* Estratto
La necessità di una normativa antitrust più rigorosa ed efficace, negli Usa come nella Ue è evidente da tempo e probabilmente la spinta decisiva viene proprio dall’effetto “techlash”, il crescente scetticismo verso le big tech, maturato con evidenza negli ultimi tre anni.
E così, mentre oltreoceano a Federal Trade Commission, con un comunicato dell’11 febbraio 2020 ha messo nel mirino le cosiddette “killer acquisition” e chiesto alle cinque grandi aziende tecnologiche – Alphabet (Google), Amazon, Apple, Facebook e Microsoft – “di fornire informazioni su acquisizioni precedenti non denunciate alle agenzie antitrust ai sensi della legge Hart-Scott-Rodino (HSR)”, la nuova Commissione europea a guida Von Der Leyen sembra convinta della necessità di una revisione delle regole della concorrenza.
Potrebbe dunque essere vicina al tramonto l’era dell’autoregolazione della Big Tech ma perché ciò accada, oltre a una legislazione tesa a valorizzare l’aspetto della responsabilità e del rispetto dei diritti umani dovrà innescarsi un meccanismo virtuoso di condivisione e reciproco enforcement tra Autorità, soprattutto in ambito data protection, tutela della protezione industriale e antitrust.
Quel che è certo è che il vento sta cambiando, negli Usa, in Europa e non solo. Vediamo perché.
Cosa prevede la legge HSR negli Usa su acquisizioni e fusioni
La legge Usa Hart-Scott-Rodino stabilisce che, qualora le parti siano intenzionate a effettuare “stock purchase” (azioni) o “asset purchase”(asset attivi), oppure intendano procedere con la fusione di due o più società, debbano darne notifica alla Commissione Federale per il Commercio (FTC) e alla Divisione Antitrust del Dipartimento di Giustizia (DOJ), prima di finalizzare le suddette operazioni d’acquisto o di fusione.

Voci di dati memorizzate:
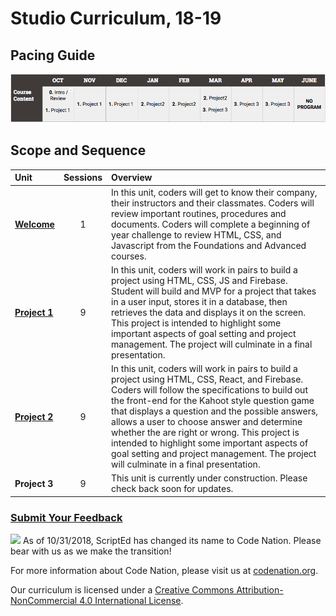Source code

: # Studio Curriculum, 18-19

## Pacing Guide

![Imgur](../.gitbook/assets/studio-pacing-18-19.png)

## Scope and Sequence

| Unit | Sessions | Overview |
| :--- | :---: | :--- |
| [**Welcome**](https://github.com/ScriptEdcurriculum/curriculum19-20/tree/c917a0e8850a879776ca762fe8cfa5cae6cde4a7/studio/units/unit0/README.md) | 1 | In this unit, coders will get to know their company, their instructors and their classmates.    Coders will review important routines, procedures and documents. Coders will complete a beginning of year challenge to review HTML, CSS, and Javascript from the Foundations and Advanced courses. |
| [**Project 1**](units/unit1.md) | 9 | In this unit, coders will work in pairs to build a project using HTML, CSS, JS and Firebase. Student will build and MVP for a project that takes in a user input, stores it in a database, then retrieves the data and displays it on the screen. This project is intended to highlight some important aspects of goal setting and project management. The project will culminate in a final presentation. |
| [**Project 2**](units/unit2.md) | 9 | In this unit, coders will work in pairs to build a project using HTML, CSS, React, and Firebase. Coders will follow the specifications to build out the front-end for the Kahoot style question game that displays a question and the possible answers, allows a user to choose answer and determine whether the are right or wrong. This project is intended to highlight some important aspects of goal setting and project management. The project will culminate in a final presentation. |
| **Project 3** | 9 | This unit is currently under construction. Please check back soon for updates. |

### [Submit Your Feedback](https://docs.google.com/forms/d/e/1FAIpQLSeLpI-m6UKvIxk97F8R1iidFRaYXJ3dfcUuIjx2Pz0WMfO1SA/viewform)

 ![](https://i.imgur.com/lYodTLP.png?1) As of 10/31/2018, ScriptEd has changed its name to Code Nation. Please bear with us as we make the transition!

For more information about Code Nation, please visit us at [codenation.org](https://www.codenation.org).   
   
 Our curriculum is licensed under a [Creative Commons Attribution-NonCommercial 4.0 International License](http://creativecommons.org/licenses/by-nc/4.0/).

* Da fare
Rispondi per favore a queste domande sull'estratto:
(a) In quale data la Federal Trade Commission ha diffuso il comunicato sulle "killer acquisition"?
(b) Oltre a una legislazione attenta alla responsabilità e ai diritti umani, che cosa dovrà innescarsi perché finisca l'era dell'autoregolazione della Big Tech?
(c) A quali due organismi la legge Hart-Scott-Rodino impone di notificare le operazioni di acquisto o di fusione?

* Risposta
(a) L'11 febbraio 2020.
(b) Un meccanismo virtuoso di condivisione e reciproco enforcement tra Autorità, soprattutto in ambito data protection, tutela della protezione industriale e antitrust.
(c) Alla Commissione Federale per il Commercio (FTC) e alla Divisione Antitrust del Dipartimento di Giustizia (DOJ).